(Written request 1):
Answer each question from the article on the Taxpayer Advocate Service, one line per answer.
(a) Where are Taxpayer Advocate Service offices located?
(b) What did Becky Stewart discover about her tax refund check?
(c) What purchase did she think the IRS had not allowed as a deduction?
(Written request 2): In one to three sentences, explain what Becky Stewart thought caused the shortfall in her refund, as the article on the Taxpayer Advocate Service presents it.
(Written request 3): The article on the Taxpayer Advocate Service names the categories that qualify a tax dispute for a Taxpayer Advocate. List all of them.

(Source document):
NEW YORK (IRS.com) — If there’s anything as disconcerting as having the Internal Revenue Service call you about a tax problem, it’s having to call them. Dealing with the IRS is anxiety-inducing for many taxpayers, who already have their plates full with work and family responsibilities. Fortunately, the IRS has a process to help make resolving tax disputes with them easier.

The Taxpayer Advocate Service

If you are involved in a tax dispute with the IRS, you can contact the Taxpayer Advocate Service to speak with an advocate who can help you with your problem. TAS offices are located in every state, as well as Washington, D.C., and Puerto Rico.

A tax dispute can be addressed using a Taxpayer Advocate if it falls into any of the following categories: you have tried repeatedly and unsuccessfully to contact the IRS to resolve the problem; the agency did not respond to your call by the date it promised; the routine IRS channels of communication failed you for any reason; or it’s in your best interest, or that of the IRS, to use the program. The Taxpayer Advocate Service generally caters to taxpayers who are experiencing substantial hardship and financial problems due to tax laws and have not been able to resolve their issue through standard channels.

READ: 4 great tax tips for this year's return

Becky’s experience

Becky Stewart used the service when she got her tax refund in the mail, only to discover the check was hundreds of dollars short — and she could pretty much guess the reason for the problem. Becky suspected that the IRS had failed to allow a tax deduction for the purchase of a personal computer that her employer required her to get for her home use as a telecommuter.

(Material shown):

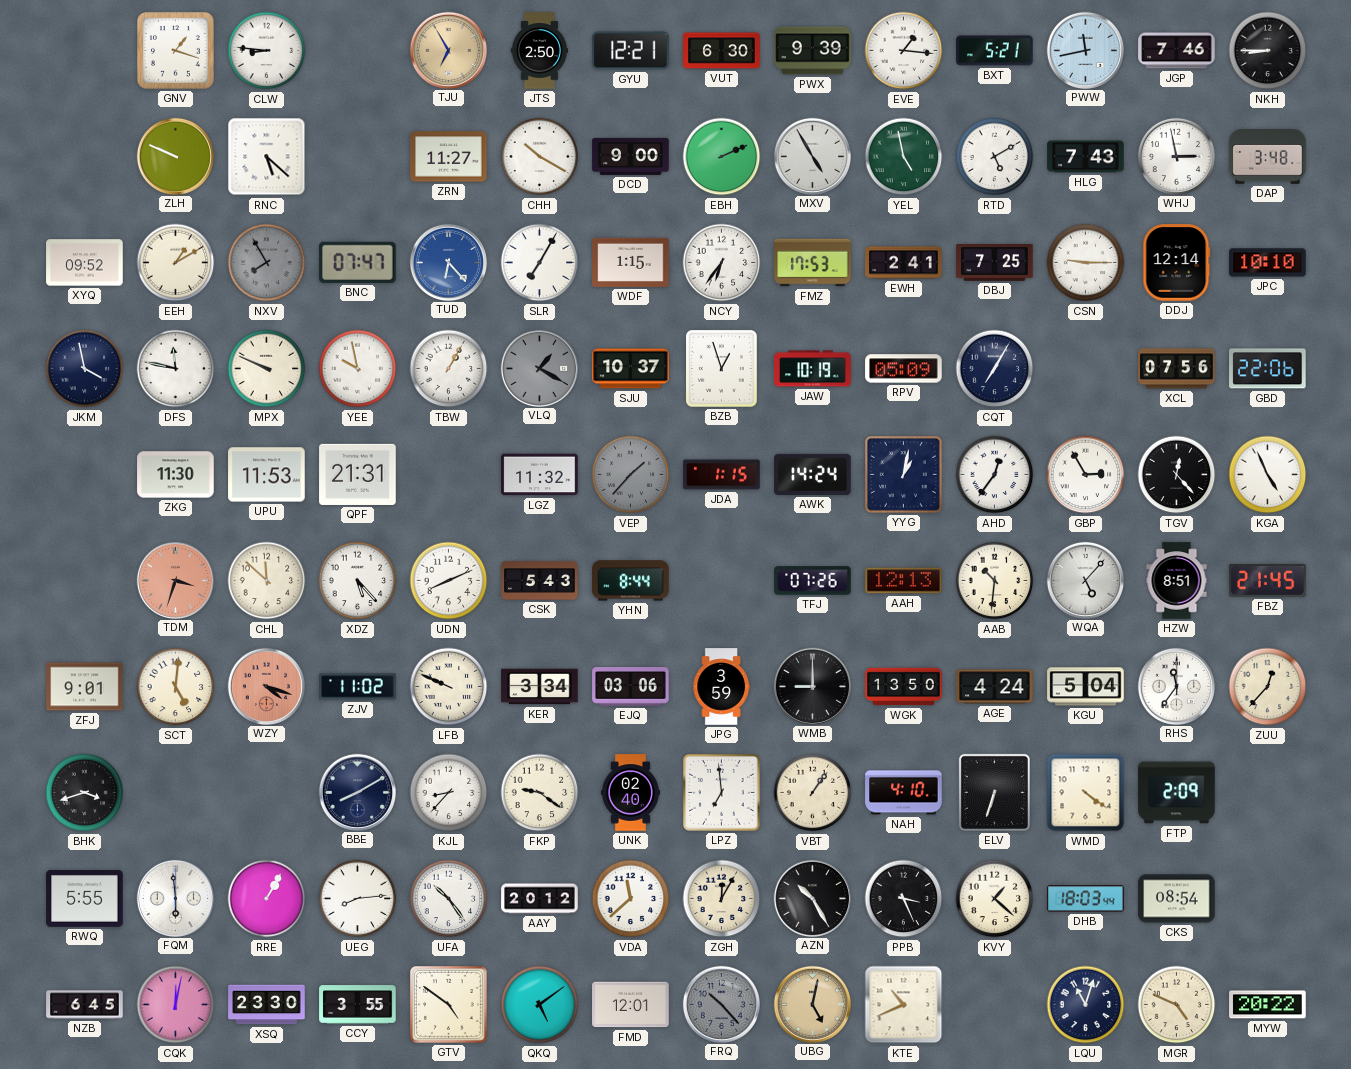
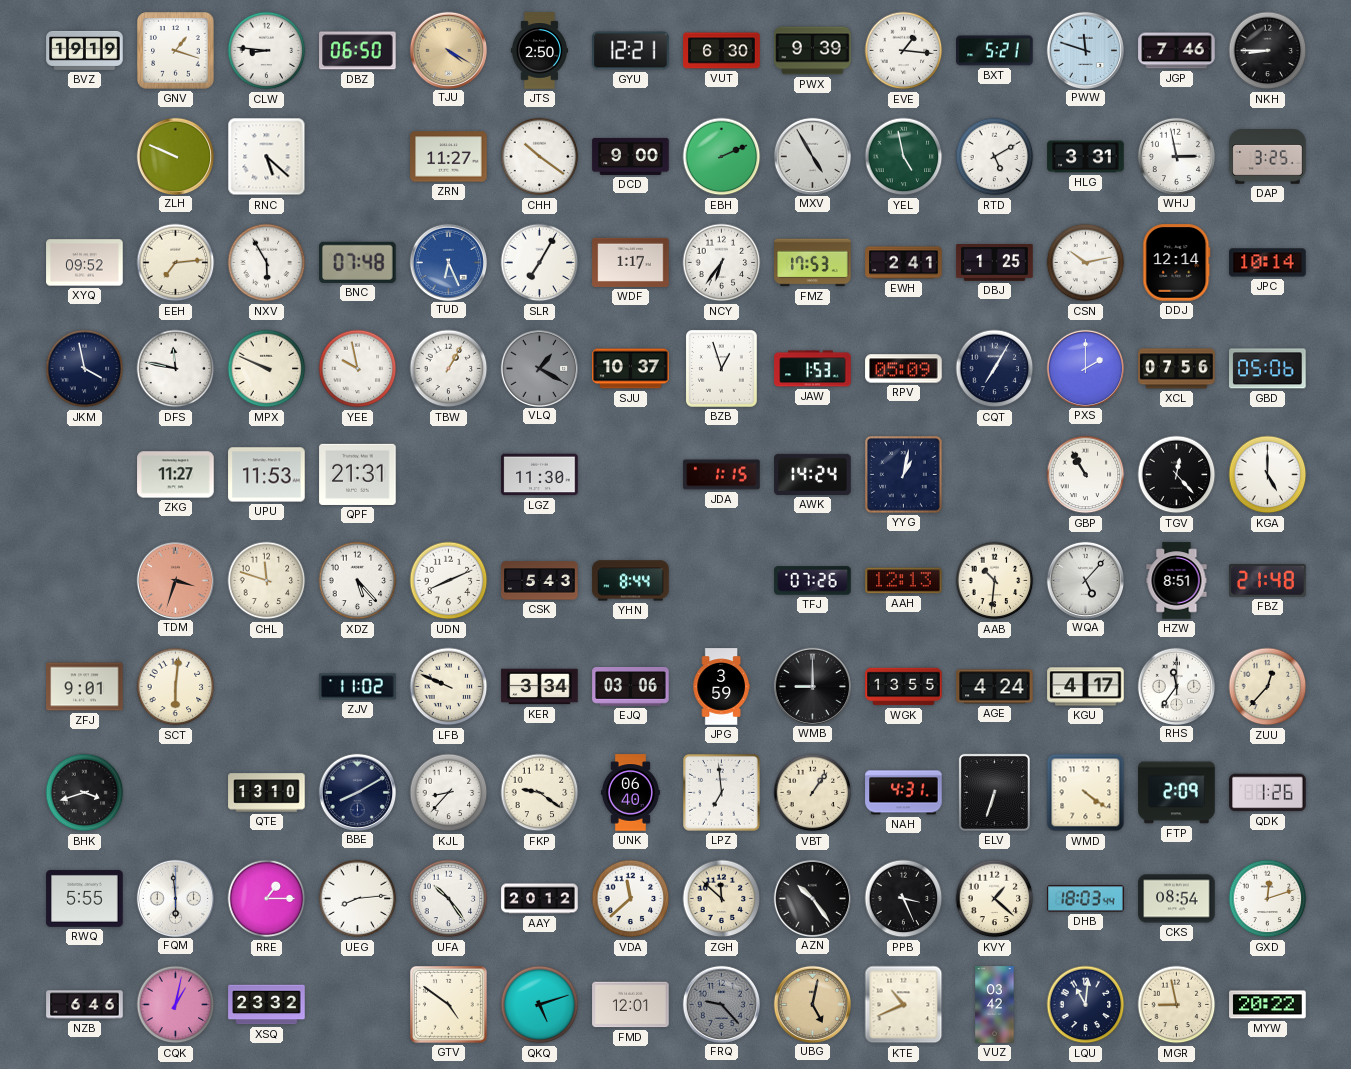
BVZ: none -> 19:19
DBZ: none -> 06:50
TJU: 6:55 -> 4:20
PWW: 11:43 -> 11:48
CHH: 10:20 -> 10:21
HLG: 7:43 -> 3:31
DAP: 3:48 -> 3:25
EEH: 1:10 -> 7:14
NXV: 7:55 -> 5:55
NXV dial: grey -> white
BNC: 07:47 -> 07:48
TUD: 6:23 -> 6:26
WDF: 1:15 -> 1:17
DBJ: 7:25 -> 1:25
CSN: 9:15 -> 10:13
JPC: 10:10 -> 10:14
JAW: 10:19 -> 1:53
PXS: none -> 2:00
GBD: 22:06 -> 05:06
ZKG: 11:30 -> 11:27
LGZ: 11:32 -> 11:30
VEP: 1:37 -> none
AHD: 12:36 -> none
GBP: 2:55 -> 10:55
KGA: 4:56 -> 5:00
CHL: 11:52 -> 11:48
FBZ: 21:45 -> 21:48
SCT: 5:01 -> 6:01
WZY: 4:18 -> none
WGK: 13:50 -> 13:55
KGU: 5:04 -> 4:17
QTE: none -> 13:10
UNK: 02:40 -> 06:40
NAH: 4:10 -> 4:31
QDK: none -> 1:26
RRE: 1:05 -> 1:15
ZGH: 12:05 -> 11:52
AZN: 10:25 -> 10:24
GXD: none -> 12:12
NZB: 6:45 -> 6:46
CQK: 12:02 -> 1:02
XSQ: 23:30 -> 23:32
CCY: 3:55 -> none
QKQ: 5:09 -> 5:12
FRQ: 10:23 -> 9:23
VUZ: none -> 03:42
LQU: 11:03 -> 11:01
MGR: 4:49 -> 8:58
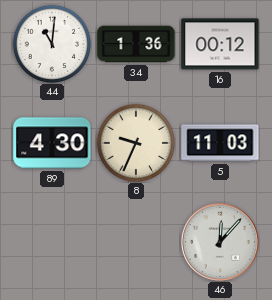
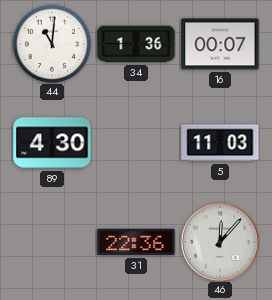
16: 00:12 -> 00:07
8: 9:34 -> none
31: none -> 22:36
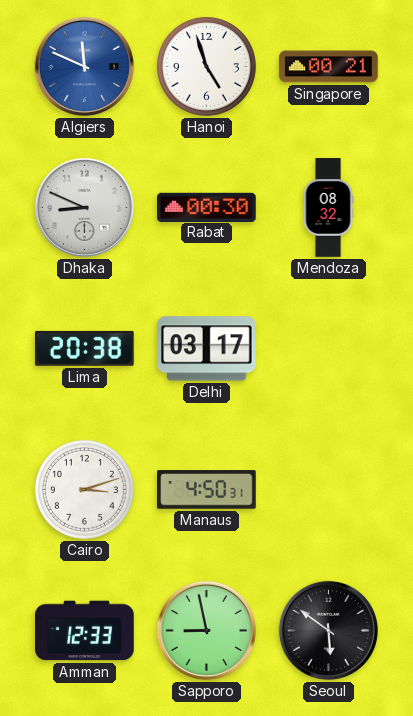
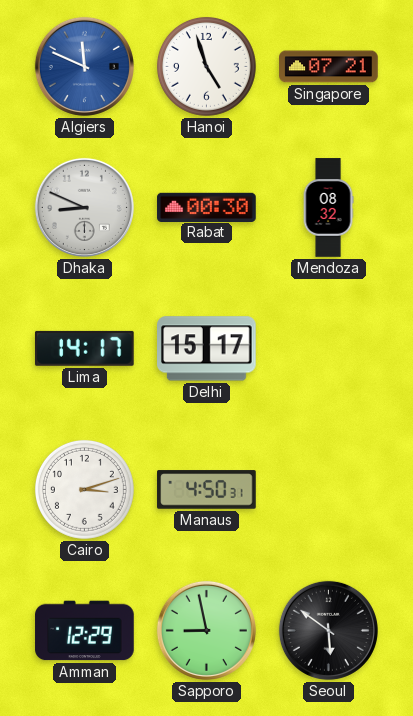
Singapore: 00:21 -> 07:21
Lima: 20:38 -> 14:17
Delhi: 03:17 -> 15:17
Amman: 12:33 -> 12:29
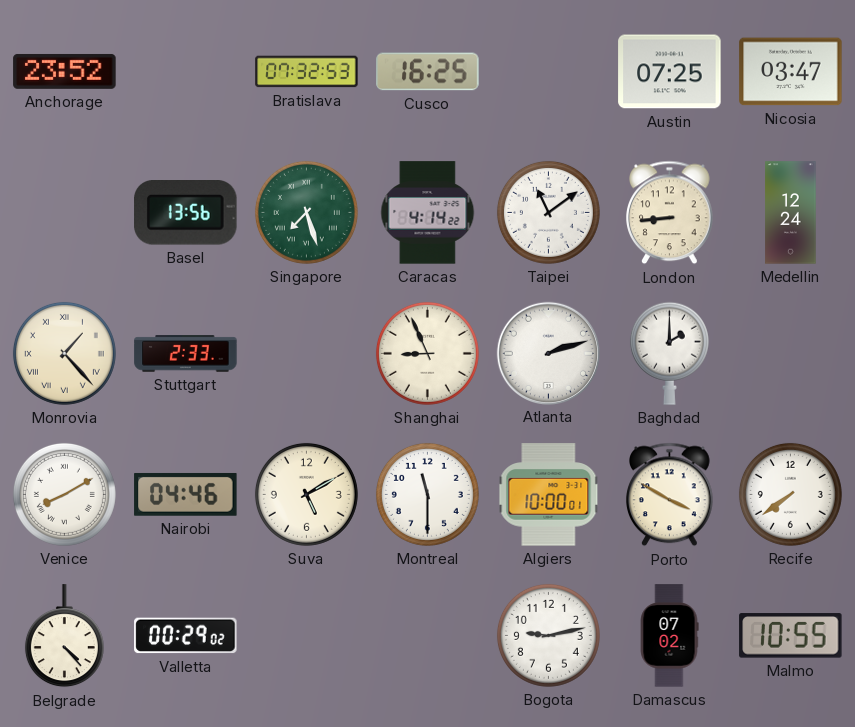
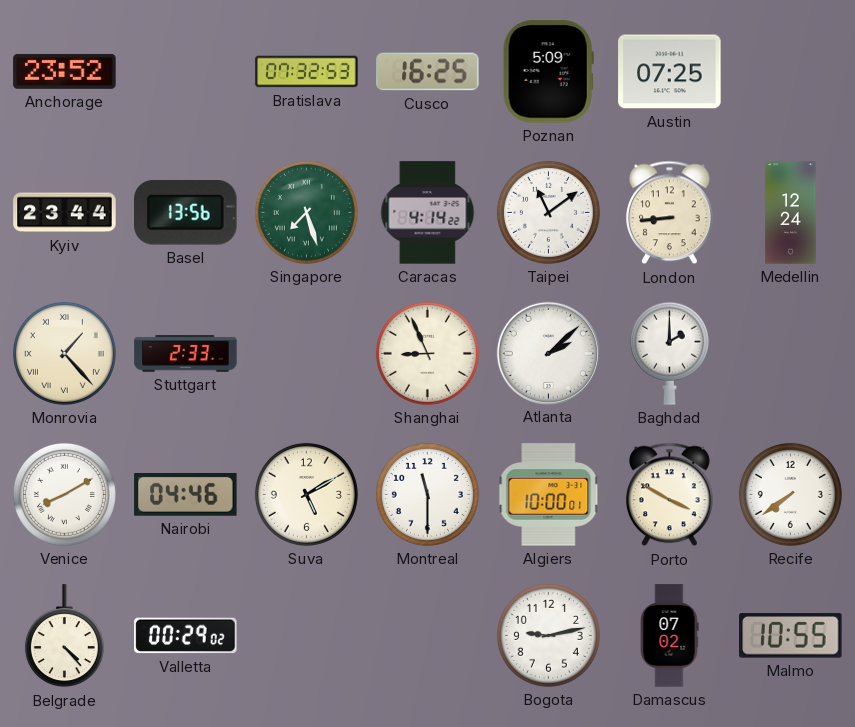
Poznan: none -> 5:09
Nicosia: 03:47 -> none
Kyiv: none -> 23:44
Atlanta: 2:12 -> 2:08
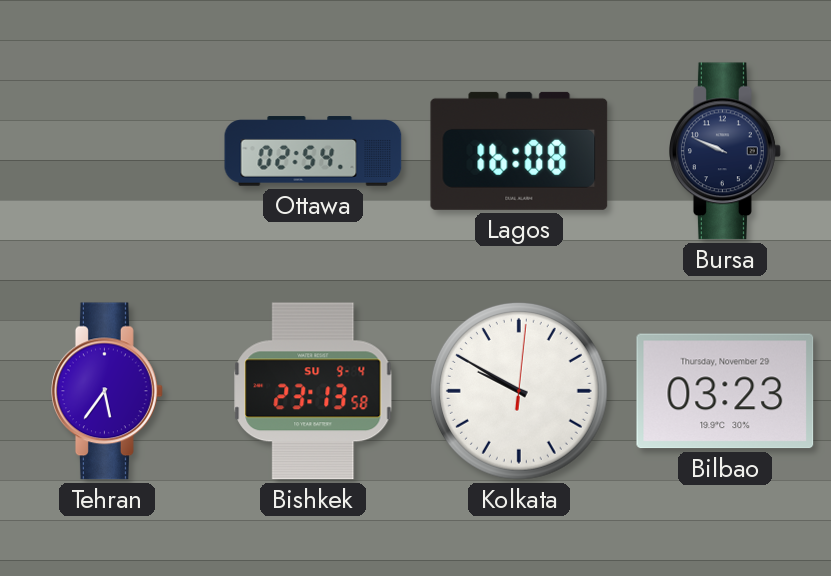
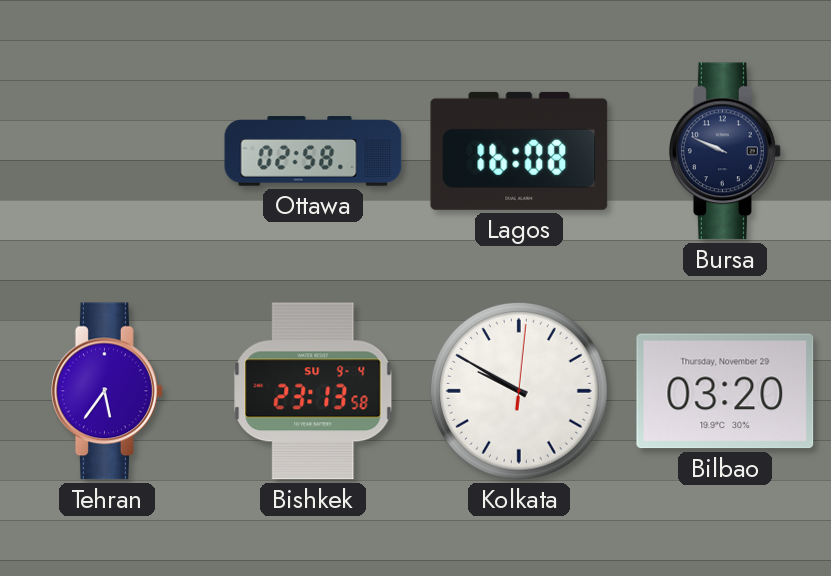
Ottawa: 02:54 -> 02:58
Bilbao: 03:23 -> 03:20
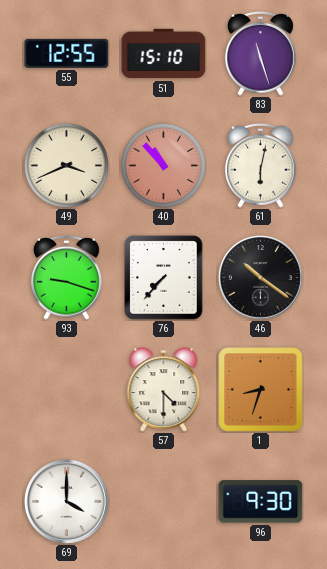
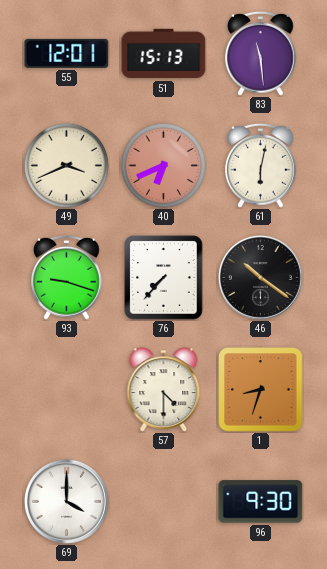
55: 12:55 -> 12:01
51: 15:10 -> 15:13
83: 11:27 -> 11:29
40: 10:53 -> 6:41
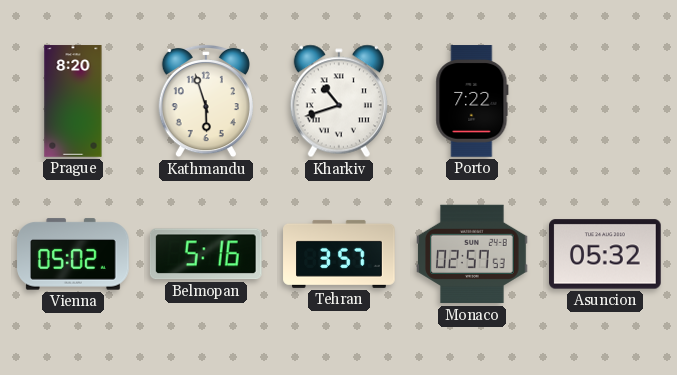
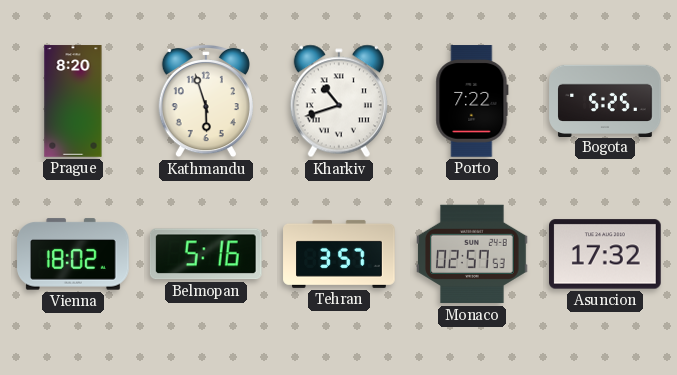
Bogota: none -> 5:25
Vienna: 05:02 -> 18:02
Asuncion: 05:32 -> 17:32
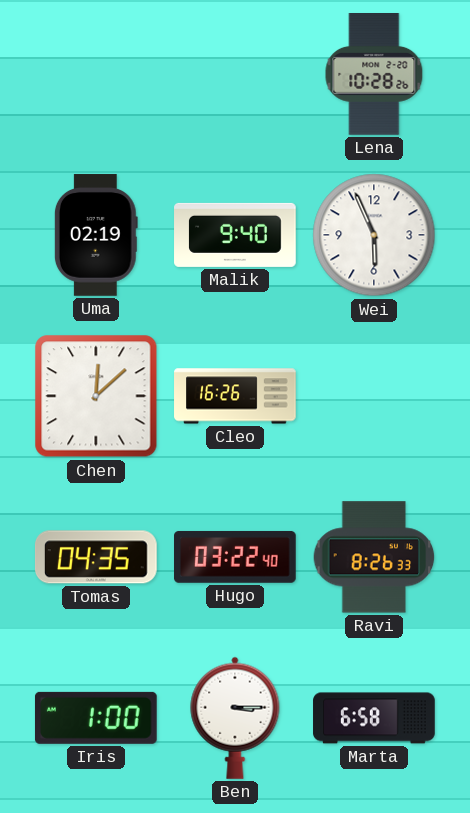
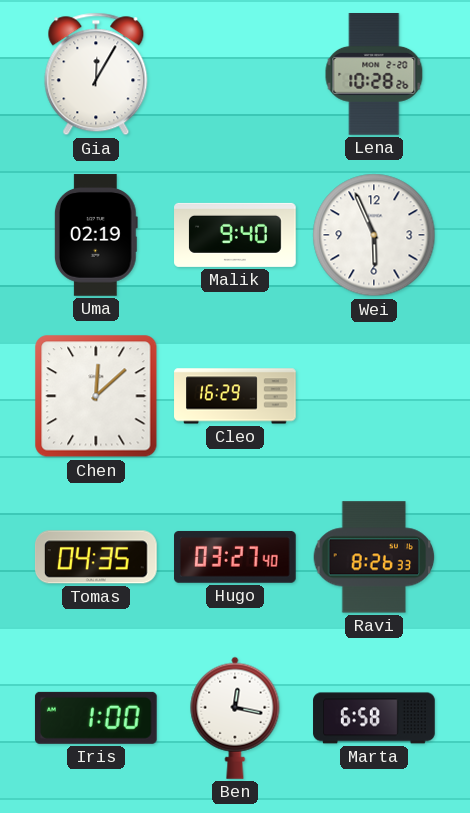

(Exercise output 1):
(a) In every state, as well as Washington, D.C., and Puerto Rico.
(b) The check was hundreds of dollars short.
(c) A personal computer that her employer required her to get for home use as a telecommuter.

(Exercise output 2): Becky suspected that the IRS had not allowed a tax deduction for a personal computer she had bought. Her employer required her to get the computer for home use as a telecommuter.

(Exercise output 3):
- You have tried repeatedly and unsuccessfully to contact the IRS to resolve the problem.
- The agency did not respond to your call by the date it promised.
- The routine IRS channels of communication failed you for any reason.
- It is in your best interest, or that of the IRS, to use the program.